▶ About this exercise
Copy only what lies from the line containing "Новомосковская" through the line containing "สำรวจ Invoicing" in the entries below, keeping both end lines exact and dropping every picture.

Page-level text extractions
====================

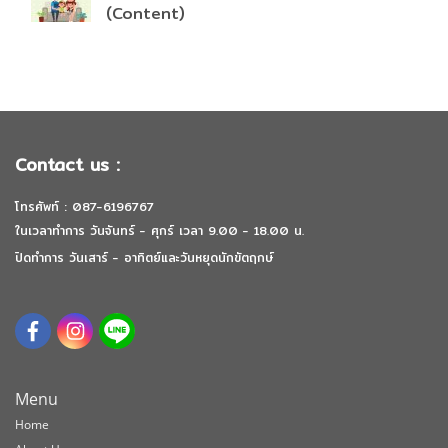
(Content)
Contact us :
โทรศัพท์ : 087-6196767
ในเวลาทำการ วันจันทร์ - ศุกร์ เวลา 9.00 - 18.00 น.
ปิดทำการ วันเสาร์ - อาทิตย์และวันหยุดนักขัตฤกษ์
Menu
Home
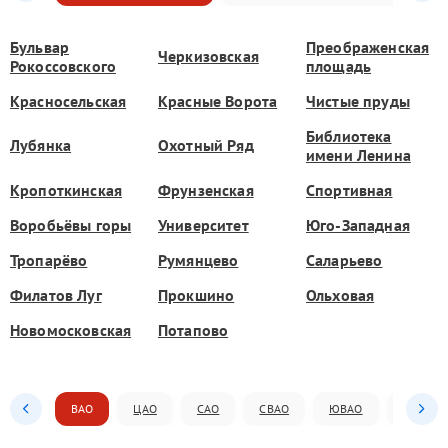
Бульвар
Преображенская
Черкизовская
Рокоссовского
площадь
Красносельская
Красные Ворота
Чистые пруды
Библиотека
Лубянка
Охотный Ряд
имени Ленина
Кропоткинская
Фрунзенская
Спортивная
Воробьёвы горы
Университет
Юго-Западная
Тропарёво
Румянцево
Саларьево
Филатов Луг
Прокшино
Ольховая
Новомосковская
Потапово
ВАО
ЦАО
САО
СВАО
ЮВАО
ЮАО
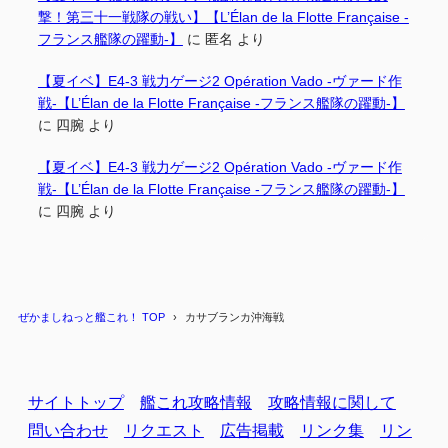
撃！第三十一戦隊の戦い】【L’Élan de la Flotte Française -
フランス艦隊の躍動-】
に
匿名
より
【夏イベ】E4-3 戦力ゲージ2 Opération Vado -ヴァード作
戦-【L’Élan de la Flotte Française -フランス艦隊の躍動-】
に
四腕
より
【夏イベ】E4-3 戦力ゲージ2 Opération Vado -ヴァード作
戦-【L’Élan de la Flotte Française -フランス艦隊の躍動-】
に
四腕
より
ぜかましねっと艦これ！ TOP
カサブランカ沖海戦
サイトトップ
艦これ攻略情報
攻略情報に関して
問い合わせ
リクエスト
広告掲載
リンク集
リン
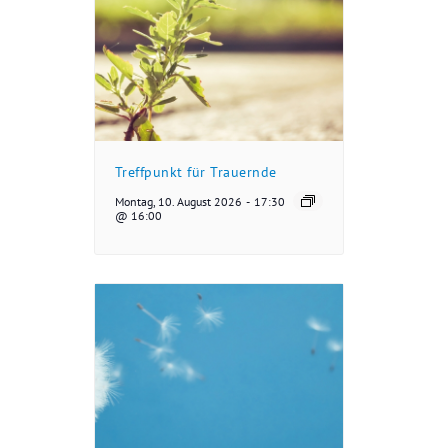
Treffpunkt für Trauernde
Montag, 10. August 2026
-
17:30
@ 16:00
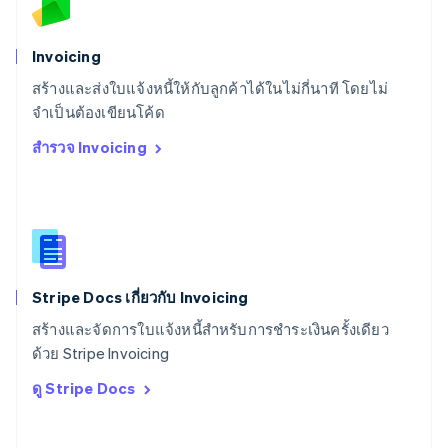
สวิตเซอร์แลนด์
Deutsch
Français
Italiano
English
สวีเดน
Invoicing
Svenska
English
สร้างและส่งใบแจ้งหนี้ให้กับลูกค้าได้ในไม่กี่นาที โดยไม่
สหรัฐอเมริกา
English
Español
简体中文
จำเป็นต้องเขียนโค้ด
สหรัฐอาหรับเอมิเรตส์
สำรวจ Invoicing
English
สหราชอาณาจักร
English
สาธารณรัฐเช็ก
English
สิงคโปร์
English
简体中文
Stripe Docs เกี่ยวกับ Invoicing
ออสเตรเลีย
English
สร้างและจัดการใบแจ้งหนี้สำหรับการชำระเงินครั้งเดียว
ออสเตรีย
ด้วย Stripe Invoicing
Deutsch
English
อิตาลี
ดู Stripe Docs
Italiano
English
อินเดีย
English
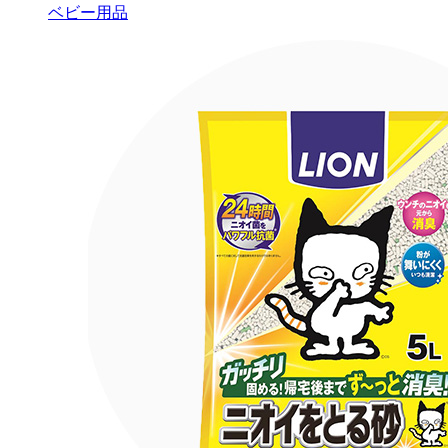
ベビー用品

====================

▶ Finished task
Новомосковская
Потапово
ВАО
ЦАО
САО
СВАО
ЮВАО
ЮАО
撃！第三十一戦隊の戦い】【L’Élan de la Flotte Française -
フランス艦隊の躍動-】
に
匿名
より
【夏イベ】E4-3 戦力ゲージ2 Opération Vado -ヴァード作
戦-【L’Élan de la Flotte Française -フランス艦隊の躍動-】
に
四腕
より
【夏イベ】E4-3 戦力ゲージ2 Opération Vado -ヴァード作
戦-【L’Élan de la Flotte Française -フランス艦隊の躍動-】
に
四腕
より
ぜかましねっと艦これ！ TOP
カサブランカ沖海戦
サイトトップ
艦これ攻略情報
攻略情報に関して
問い合わせ
リクエスト
広告掲載
リンク集
リン
Treffpunkt für Trauernde
Montag, 10. August 2026
-
17:30
@ 16:00
สวิตเซอร์แลนด์
Deutsch
Français
Italiano
English
สวีเดน
Invoicing
Svenska
English
สร้างและส่งใบแจ้งหนี้ให้กับลูกค้าได้ในไม่กี่นาที โดยไม่
สหรัฐอเมริกา
English
Español
简体中文
จำเป็นต้องเขียนโค้ด
สหรัฐอาหรับเอมิเรตส์
สำรวจ Invoicing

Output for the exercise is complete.